Highly Conductive Liquid Metal-Based Shape Memory Material with an Ultrasensitive Fire Warning Response

Fire warning materials always play an important role in safeguarding people's lives and property. In general, existing approaches to realize supersensitive fire warning responses are typically focused on how to reduce response times. However, most strategies to effectively achieve fire warning require a high trigger temperature of over 180 degrees C that is unsuitable for fire warning of materials with a low flash point. Herein, a liquid metal-based shape memory material (LM-SMM) is fabricated by integrating liquid metal (LM), polydimethylsiloxane (PDMS), and polyurethane foam. The phase transition function of the LM contributes to better shape fixation properties. Meanwhile, the flexibility of PDMS assures good shape recovery performance. In particular, the LM-SMM still owns favorable electrical conductivity that could facilitate its application in advanced electronics. The combination of switchable structure and excellent electrical conductivity makes this LM-SMM appropriate for an ultrasensitive fire warning response.
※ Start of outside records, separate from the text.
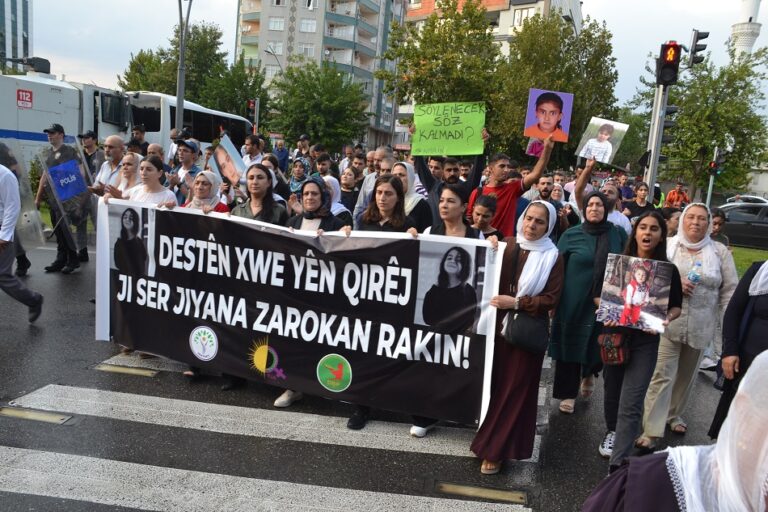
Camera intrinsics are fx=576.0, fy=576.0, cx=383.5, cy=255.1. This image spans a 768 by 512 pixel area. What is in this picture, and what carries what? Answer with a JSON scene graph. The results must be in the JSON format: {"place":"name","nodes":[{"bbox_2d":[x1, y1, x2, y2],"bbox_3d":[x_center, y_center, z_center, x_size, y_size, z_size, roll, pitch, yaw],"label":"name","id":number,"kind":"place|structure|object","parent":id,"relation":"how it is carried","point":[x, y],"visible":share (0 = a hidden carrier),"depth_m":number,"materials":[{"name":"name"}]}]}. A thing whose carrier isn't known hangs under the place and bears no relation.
{"place":"outdoors","nodes":[
{"label":"outdoors","id":0,"kind":"place"},
{"bbox_2d":[0,0,31,71],"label":"glass building","id":1,"kind":"structure","parent":0,"point":[17,17],"materials":[{"name":"glass"}]},
{"bbox_2d":[235,0,405,146],"label":"apartment building","id":2,"kind":"structure","parent":0,"point":[284,50],"materials":[{"name":"concrete"}]},
{"bbox_2d":[266,41,282,54],"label":"window","id":3,"kind":"structure","parent":2,"relation":"in","point":[275,50],"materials":[{"name":"white"}]},
{"bbox_2d":[268,16,284,29],"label":"window","id":4,"kind":"structure","parent":2,"relation":"in","point":[272,26],"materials":[{"name":"white"}]},
{"bbox_2d":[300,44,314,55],"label":"window","id":5,"kind":"structure","parent":2,"relation":"in","point":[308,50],"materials":[{"name":"white"}]},
{"bbox_2d":[300,18,315,32],"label":"window","id":6,"kind":"structure","parent":2,"relation":"in","point":[304,29],"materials":[{"name":"white"}]},
{"bbox_2d":[0,230,744,511],"label":"road","id":7,"kind":"structure","parent":0,"point":[23,332],"materials":[{"name":"grey asphalt"}]},
{"bbox_2d":[1,159,44,321],"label":"man","id":8,"kind":"object","parent":7,"relation":"on","point":[8,214],"visible":0.98,"depth_m":6.23},
{"bbox_2d":[0,138,44,244],"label":"riot shield","id":9,"kind":"object","parent":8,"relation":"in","point":[11,175],"visible":0.78,"depth_m":7.25,"materials":[{"name":"clear plastic"}]},
{"bbox_2d":[0,405,73,423],"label":"road marking","id":10,"kind":"object","parent":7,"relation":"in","point":[5,409],"visible":0.95,"depth_m":4.38,"materials":[{"name":"metal"}]},
{"bbox_2d":[34,123,88,273],"bbox_3d":[-4.974,-0.938,8.932,0.816,2.279,0.706,8,11,22],"label":"man","id":11,"kind":"object","parent":7,"relation":"on","point":[56,139],"visible":0.72,"depth_m":8.82},
{"bbox_2d":[38,139,96,243],"bbox_3d":[-4.752,-0.972,8.738,0.628,1.459,0.745,12,13,38],"label":"riot shield","id":12,"kind":"object","parent":11,"relation":"in","point":[74,144],"visible":0.86,"depth_m":8.70,"materials":[{"name":"blue plastic"}]},
{"bbox_2d":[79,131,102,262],"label":"man","id":13,"kind":"object","parent":7,"relation":"on","point":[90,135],"visible":0.51,"depth_m":9.36},
{"bbox_2d":[92,362,159,376],"bbox_3d":[-2.426,1.073,5.422,0.632,0.039,0.210,5,10,8],"label":"road marking","id":14,"kind":"object","parent":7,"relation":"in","point":[110,367],"visible":0.96,"depth_m":5.37,"materials":[{"name":"gold metal"}]},
{"bbox_2d":[0,354,539,511],"label":"crosswalk","id":15,"kind":"structure","parent":7,"relation":"on","point":[486,503],"materials":[{"name":"white paint"}]},
{"bbox_2d":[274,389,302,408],"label":"shoe","id":16,"kind":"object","parent":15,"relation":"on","point":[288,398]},
{"bbox_2d":[431,479,528,504],"bbox_3d":[0.619,1.541,3.760,0.676,0.036,0.211,5,10,8],"label":"road marking","id":17,"kind":"object","parent":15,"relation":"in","point":[450,488],"visible":0.95,"depth_m":3.74,"materials":[{"name":"gold metal"}]},
{"bbox_2d":[287,175,348,232],"bbox_3d":[-0.609,-0.024,4.902,0.573,1.250,0.751,5,10,8],"label":"woman","id":18,"kind":"object","parent":7,"relation":"on","point":[326,194],"visible":0.33,"depth_m":4.86},
{"bbox_2d":[348,172,416,435],"bbox_3d":[-0.030,0.311,4.562,0.628,1.833,0.847,5,10,8],"label":"woman","id":19,"kind":"object","parent":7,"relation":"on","point":[387,196],"visible":0.24,"depth_m":4.64},
{"bbox_2d":[391,161,429,230],"bbox_3d":[0.191,-0.289,6.215,0.508,1.422,0.820,7,11,18],"label":"woman","id":20,"kind":"object","parent":7,"relation":"on","point":[412,185],"visible":0.37,"depth_m":6.17},
{"bbox_2d":[413,186,485,437],"bbox_3d":[0.456,0.391,4.159,0.572,1.665,0.791,5,10,8],"label":"woman","id":21,"kind":"object","parent":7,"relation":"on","point":[456,230],"visible":0.28,"depth_m":4.17},
{"bbox_2d":[469,195,502,239],"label":"woman","id":22,"kind":"object","parent":7,"relation":"on","point":[480,211],"visible":0.4,"depth_m":5.57},
{"bbox_2d":[471,134,553,236],"bbox_3d":[1.297,-0.364,6.428,0.902,1.904,0.650,5,10,8],"label":"man","id":23,"kind":"object","parent":7,"relation":"on","point":[507,206],"visible":0.59,"depth_m":6.22},
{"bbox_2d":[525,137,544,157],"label":"placard","id":24,"kind":"object","parent":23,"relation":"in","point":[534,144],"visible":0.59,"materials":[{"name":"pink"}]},
{"bbox_2d":[524,88,572,141],"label":"portrait sign","id":25,"kind":"object","parent":23,"relation":"in","point":[529,123],"visible":0.97,"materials":[{"name":"paper"}]},
{"bbox_2d":[471,199,564,474],"bbox_3d":[0.919,0.530,3.972,0.513,1.714,0.908,5,10,8],"label":"woman","id":26,"kind":"object","parent":7,"relation":"on","point":[525,269],"visible":0.78,"depth_m":3.83},
{"bbox_2d":[92,198,504,425],"bbox_3d":[-0.791,0.393,4.425,3.243,1.418,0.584,5,10,8],"label":"banner","id":27,"kind":"object","parent":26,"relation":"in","point":[232,221],"visible":0.96,"depth_m":4.29,"materials":[{"name":"black fabric"}]},
{"bbox_2d":[502,309,549,353],"bbox_3d":[0.940,0.467,3.762,0.323,0.306,0.250,5,10,8],"label":"handbag","id":28,"kind":"object","parent":26,"relation":"hanging from","point":[513,332],"visible":0.87,"depth_m":3.71,"materials":[{"name":"black leather"}]},
{"bbox_2d":[548,183,628,417],"bbox_3d":[1.814,0.384,5.133,0.619,1.828,0.951,5,10,8],"label":"woman","id":29,"kind":"object","parent":7,"relation":"on","point":[565,291],"visible":0.77,"depth_m":5.00},
{"bbox_2d":[571,156,630,234],"bbox_3d":[2.407,-0.240,6.557,0.680,1.681,0.752,5,10,8],"label":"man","id":30,"kind":"object","parent":7,"relation":"on","point":[580,179],"visible":0.52,"depth_m":6.36},
{"bbox_2d":[574,117,627,164],"bbox_3d":[2.976,-1.560,7.922,0.641,0.596,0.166,5,10,8],"label":"portrait poster","id":31,"kind":"object","parent":30,"relation":"in","point":[609,150],"visible":0.96,"depth_m":7.91,"materials":[{"name":"white paper"}]},
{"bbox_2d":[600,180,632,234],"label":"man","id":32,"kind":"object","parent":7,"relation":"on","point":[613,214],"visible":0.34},
{"bbox_2d":[597,206,681,468],"bbox_3d":[1.798,0.627,4.117,0.564,1.719,0.725,5,10,8],"label":"woman","id":33,"kind":"object","parent":7,"relation":"on","point":[639,361],"visible":0.77,"depth_m":4.02},
{"bbox_2d":[597,331,629,365],"bbox_3d":[1.607,0.625,4.006,0.223,0.241,0.286,5,10,8],"label":"handbag","id":34,"kind":"object","parent":33,"relation":"hanging from","point":[607,342],"visible":0.79,"depth_m":3.94,"materials":[{"name":"red leather"}]},
{"bbox_2d":[596,254,673,333],"bbox_3d":[1.716,0.281,3.934,0.518,0.480,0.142,5,10,8],"label":"poster","id":35,"kind":"object","parent":33,"relation":"in","point":[644,272],"visible":0.98,"depth_m":3.92,"materials":[{"name":"multicoloured paper"}]},
{"bbox_2d":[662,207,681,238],"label":"person","id":36,"kind":"object","parent":7,"relation":"on","point":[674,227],"visible":0.36,"depth_m":7.16},
{"bbox_2d":[581,349,767,511],"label":"woman","id":37,"kind":"object","parent":7,"relation":"on","point":[659,463],"visible":0.98,"depth_m":1.41},
{"bbox_2d":[638,200,737,446],"bbox_3d":[2.470,0.539,4.663,0.619,1.783,0.930,5,10,8],"label":"woman","id":38,"kind":"object","parent":7,"relation":"on","point":[696,294],"visible":0.75,"depth_m":4.51},
{"bbox_2d":[688,260,702,284],"bbox_3d":[2.596,0.183,4.809,0.113,0.276,0.086,3,10,-3],"label":"water bottle","id":39,"kind":"object","parent":38,"relation":"in","point":[693,278],"visible":0.86,"depth_m":4.78,"materials":[{"name":"clear plastic"}]},
{"bbox_2d":[710,207,728,246],"bbox_3d":[4.167,-0.054,7.465,0.513,1.073,0.597,8,11,21],"label":"person","id":40,"kind":"object","parent":7,"relation":"on","point":[716,223],"visible":0.34,"depth_m":7.37},
{"bbox_2d":[708,258,767,435],"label":"woman","id":41,"kind":"object","parent":7,"relation":"on","point":[755,302],"visible":0.65,"depth_m":3.87},
{"bbox_2d":[9,0,767,115],"label":"sky","id":42,"kind":"structure","parent":0,"point":[126,50],"materials":[{"name":"white"}]},
{"bbox_2d":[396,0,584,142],"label":"apartment building","id":43,"kind":"structure","parent":0,"point":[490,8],"materials":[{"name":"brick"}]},
{"bbox_2d":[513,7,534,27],"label":"window","id":44,"kind":"structure","parent":43,"relation":"in","point":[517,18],"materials":[{"name":"white"}]},
{"bbox_2d":[709,147,725,175],"bbox_3d":[10.355,-2.909,17.949,0.465,0.984,0.507,5,10,8],"label":"traffic light","id":45,"kind":"object","parent":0,"point":[714,166],"visible":0.9,"depth_m":17.86,"materials":[{"name":"black"}]},
{"bbox_2d":[729,244,767,275],"label":"lawn","id":46,"kind":"structure","parent":0,"point":[747,250],"materials":[{"name":"green plant"}]},
{"label":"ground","id":47,"kind":"structure","parent":0},
{"bbox_2d":[0,69,128,171],"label":"truck","id":48,"kind":"object","parent":47,"relation":"on","point":[29,81],"visible":0.5,"depth_m":14.17,"materials":[{"name":"white metal"}]},
{"bbox_2d":[16,89,32,107],"bbox_3d":[-8.126,-3.523,13.030,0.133,0.384,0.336,5,10,8],"label":"sign","id":49,"kind":"object","parent":48,"relation":"attached to","point":[30,97],"visible":0.97,"depth_m":13.02,"materials":[{"name":"red"}]},
{"bbox_2d":[90,135,127,197],"bbox_3d":[-3.668,-0.828,7.905,0.607,1.572,0.675,5,10,8],"label":"man","id":50,"kind":"object","parent":47,"relation":"on","point":[114,139],"visible":0.5,"depth_m":7.75},
{"bbox_2d":[108,152,142,199],"bbox_3d":[-2.817,-0.496,6.406,0.524,1.224,0.608,5,10,8],"label":"woman","id":51,"kind":"object","parent":47,"relation":"on","point":[128,175],"visible":0.35,"depth_m":6.38},
{"bbox_2d":[128,124,149,155],"bbox_3d":[-4.753,-1.762,11.009,0.552,1.449,0.632,7,11,19],"label":"man","id":52,"kind":"object","parent":47,"relation":"on","point":[136,133],"visible":0.36,"depth_m":10.85},
{"bbox_2d":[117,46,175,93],"label":"tree","id":53,"kind":"object","parent":47,"relation":"on","point":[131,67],"visible":0.43,"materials":[{"name":"green plant"}]},
{"bbox_2d":[123,154,176,206],"bbox_3d":[-2.288,-0.324,5.553,0.579,1.187,0.658,5,10,8],"label":"woman","id":54,"kind":"object","parent":47,"relation":"on","point":[149,175],"visible":0.29,"depth_m":5.55},
{"bbox_2d":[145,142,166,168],"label":"man","id":55,"kind":"object","parent":47,"relation":"on","point":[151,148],"visible":0.27,"depth_m":8.96},
{"bbox_2d":[175,0,192,133],"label":"lamp post","id":56,"kind":"object","parent":47,"relation":"on","point":[178,108],"visible":0.71,"depth_m":17.96,"materials":[{"name":"grey metal"}]},
{"bbox_2d":[170,138,202,194],"bbox_3d":[-2.830,-0.895,8.300,0.599,1.534,0.611,5,10,8],"label":"man","id":57,"kind":"object","parent":47,"relation":"on","point":[185,151],"visible":0.45,"depth_m":8.12},
{"bbox_2d":[123,91,255,154],"bbox_3d":[-7.107,-4.050,21.479,2.653,3.333,7.587,5,10,8],"label":"bus","id":58,"kind":"object","parent":47,"relation":"on","point":[214,117],"visible":0.32,"depth_m":19.07,"materials":[{"name":"white metal"}]},
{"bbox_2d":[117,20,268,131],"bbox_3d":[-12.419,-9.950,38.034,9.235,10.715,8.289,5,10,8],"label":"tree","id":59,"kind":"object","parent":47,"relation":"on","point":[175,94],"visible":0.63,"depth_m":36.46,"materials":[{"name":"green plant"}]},
{"bbox_2d":[182,170,229,212],"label":"woman","id":60,"kind":"object","parent":47,"relation":"on","point":[206,191],"visible":0.31,"depth_m":5.73},
{"bbox_2d":[208,133,246,187],"bbox_3d":[-2.028,-1.174,7.517,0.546,0.728,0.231,5,10,8],"label":"portrait poster","id":61,"kind":"object","parent":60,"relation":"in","point":[220,154],"visible":0.87,"depth_m":7.49,"materials":[{"name":"multicoloured paper"}]},
{"bbox_2d":[198,56,269,129],"bbox_3d":[-10.465,-9.528,39.170,5.527,8.448,5.520,5,10,8],"label":"tree","id":62,"kind":"object","parent":47,"relation":"on","point":[236,105],"visible":0.67,"depth_m":37.94,"materials":[{"name":"green plant"}]},
{"bbox_2d":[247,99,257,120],"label":"traffic light","id":63,"kind":"object","parent":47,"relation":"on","point":[253,106],"visible":0.75,"depth_m":22.29,"materials":[{"name":"red"}]},
{"bbox_2d":[242,134,265,168],"bbox_3d":[-2.271,-1.349,9.971,0.565,1.449,0.625,5,10,8],"label":"man","id":64,"kind":"object","parent":47,"relation":"on","point":[253,148],"visible":0.49,"depth_m":9.83},
{"bbox_2d":[229,164,288,225],"bbox_3d":[-1.135,-0.142,5.106,0.560,1.174,0.680,5,10,8],"label":"woman","id":65,"kind":"object","parent":47,"relation":"on","point":[254,185],"visible":0.37,"depth_m":5.09},
{"bbox_2d":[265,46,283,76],"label":"street lamp","id":66,"kind":"object","parent":47,"relation":"on","point":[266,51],"visible":0.44,"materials":[{"name":"metal"}]},
{"bbox_2d":[272,136,288,172],"bbox_3d":[-2.512,-1.994,13.587,0.649,1.520,0.692,10,12,34],"label":"man","id":67,"kind":"object","parent":47,"relation":"on","point":[278,154],"visible":0.65,"depth_m":13.38},
{"bbox_2d":[288,156,309,199],"bbox_3d":[-1.404,-0.910,9.468,0.527,1.393,0.661,5,10,8],"label":"woman","id":68,"kind":"object","parent":47,"relation":"on","point":[293,184],"visible":0.45,"depth_m":9.39},
{"bbox_2d":[293,134,311,162],"bbox_3d":[-1.796,-1.859,12.684,0.641,1.522,0.690,10,12,31],"label":"man","id":69,"kind":"object","parent":47,"relation":"on","point":[305,145],"visible":0.6,"depth_m":12.49},
{"bbox_2d":[269,61,369,151],"bbox_3d":[-4.384,-8.643,38.302,7.334,8.712,7.148,5,10,8],"label":"tree","id":70,"kind":"object","parent":47,"relation":"on","point":[313,106],"visible":0.91,"depth_m":36.97,"materials":[{"name":"green plant"}]},
{"bbox_2d":[314,153,335,179],"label":"man","id":71,"kind":"object","parent":47,"relation":"on","point":[322,164],"visible":0.43,"depth_m":9.54},
{"bbox_2d":[322,173,352,224],"bbox_3d":[-0.624,-0.245,6.083,0.544,1.200,0.747,5,10,8],"label":"woman","id":72,"kind":"object","parent":47,"relation":"on","point":[335,206],"visible":0.26,"depth_m":6.04},
{"bbox_2d":[338,166,359,213],"bbox_3d":[-0.596,-0.634,8.431,0.580,1.331,0.611,13,14,42],"label":"woman","id":73,"kind":"object","parent":47,"relation":"on","point":[346,185],"visible":0.53,"depth_m":8.45},
{"bbox_2d":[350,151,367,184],"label":"man","id":74,"kind":"object","parent":47,"relation":"on","point":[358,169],"visible":0.48,"depth_m":10.53},
{"bbox_2d":[353,146,396,225],"bbox_3d":[-0.017,-0.463,6.865,0.625,1.599,0.652,5,10,8],"label":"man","id":75,"kind":"object","parent":47,"relation":"on","point":[368,185],"visible":0.34,"depth_m":6.71},
{"bbox_2d":[380,0,501,144],"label":"tree","id":76,"kind":"object","parent":47,"relation":"on","point":[433,20],"visible":0.8,"depth_m":26.98,"materials":[{"name":"green plant"}]},
{"bbox_2d":[410,114,487,224],"bbox_3d":[0.708,-0.538,6.663,0.952,2.073,0.657,5,10,8],"label":"man","id":77,"kind":"object","parent":47,"relation":"on","point":[423,169],"visible":0.58,"depth_m":6.46},
{"bbox_2d":[409,101,486,156],"bbox_3d":[0.775,-1.521,7.000,0.993,0.638,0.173,5,10,8],"label":"green sign","id":78,"kind":"object","parent":77,"relation":"in","point":[460,127],"visible":0.96,"depth_m":6.98,"materials":[{"name":"green"}]},
{"bbox_2d":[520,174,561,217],"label":"man","id":79,"kind":"object","parent":47,"relation":"on","point":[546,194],"visible":0.45,"depth_m":8.07},
{"bbox_2d":[492,13,618,163],"bbox_3d":[8.512,-7.380,30.632,7.079,10.418,7.032,5,10,8],"label":"tree","id":80,"kind":"object","parent":47,"relation":"on","point":[528,87],"visible":0.74,"depth_m":28.74,"materials":[{"name":"green plant"}]},
{"bbox_2d":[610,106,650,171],"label":"tree","id":81,"kind":"object","parent":47,"relation":"on","point":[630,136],"visible":0.51,"depth_m":35.45,"materials":[{"name":"green plant"}]},
{"bbox_2d":[626,182,654,220],"bbox_3d":[4.290,-0.575,9.762,0.554,1.290,0.638,8,11,21],"label":"woman","id":82,"kind":"object","parent":47,"relation":"on","point":[641,196],"visible":0.6,"depth_m":9.73},
{"bbox_2d":[644,79,669,193],"bbox_3d":[5.578,-1.873,11.963,0.500,4.407,0.542,5,10,8],"label":"traffic light pole","id":83,"kind":"object","parent":47,"relation":"on","point":[653,178],"visible":0.49,"depth_m":11.82,"materials":[{"name":"grey metal"}]},
{"bbox_2d":[659,104,677,145],"bbox_3d":[6.219,-2.866,12.625,0.370,0.988,0.435,5,10,8],"label":"traffic light","id":84,"kind":"object","parent":83,"relation":"attached to","point":[665,127],"visible":0.48,"depth_m":12.50,"materials":[{"name":"black"}]},
{"bbox_2d":[656,42,681,85],"bbox_3d":[5.312,-3.572,10.776,0.416,0.863,0.439,5,10,8],"label":"traffic light","id":85,"kind":"object","parent":83,"relation":"attached to","point":[672,61],"visible":0.95,"depth_m":10.67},
{"bbox_2d":[687,29,708,65],"bbox_3d":[6.498,-4.312,11.957,0.348,0.851,0.414,5,10,8],"label":"traffic light","id":86,"kind":"object","parent":83,"relation":"attached to","point":[699,50],"visible":0.92,"depth_m":11.87,"materials":[{"name":"black"}]},
{"bbox_2d":[664,181,689,207],"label":"person","id":87,"kind":"object","parent":47,"relation":"on","point":[678,199],"visible":0.61,"depth_m":17.99},
{"bbox_2d":[637,42,767,197],"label":"tree","id":88,"kind":"object","parent":47,"relation":"on","point":[723,72],"visible":0.83,"depth_m":27.15,"materials":[{"name":"green plant"}]},
{"bbox_2d":[719,202,767,249],"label":"car","id":89,"kind":"object","parent":47,"relation":"on","point":[740,226],"visible":0.7,"depth_m":18.43,"materials":[{"name":"metal"}]},
{"bbox_2d":[725,194,767,205],"label":"car","id":90,"kind":"object","parent":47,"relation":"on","point":[752,197],"visible":0.31,"depth_m":29.04,"materials":[{"name":"metal"}]},
{"bbox_2d":[731,0,762,58],"label":"minaret","id":91,"kind":"object","parent":47,"relation":"on","point":[753,38],"visible":0.38,"materials":[{"name":"white stone"}]}
]}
With the help of such performance, the LM-SMM can achieve the lowest fire-warning response temperature in a fast response time, which displays promising application in the safe storage of flammable materials. More importantly, this work could not only achieve the fabrication of highly conductive LM-SMM but also expand applications, thus providing possibilities for the next-generation supersensitive fire-warning response materials.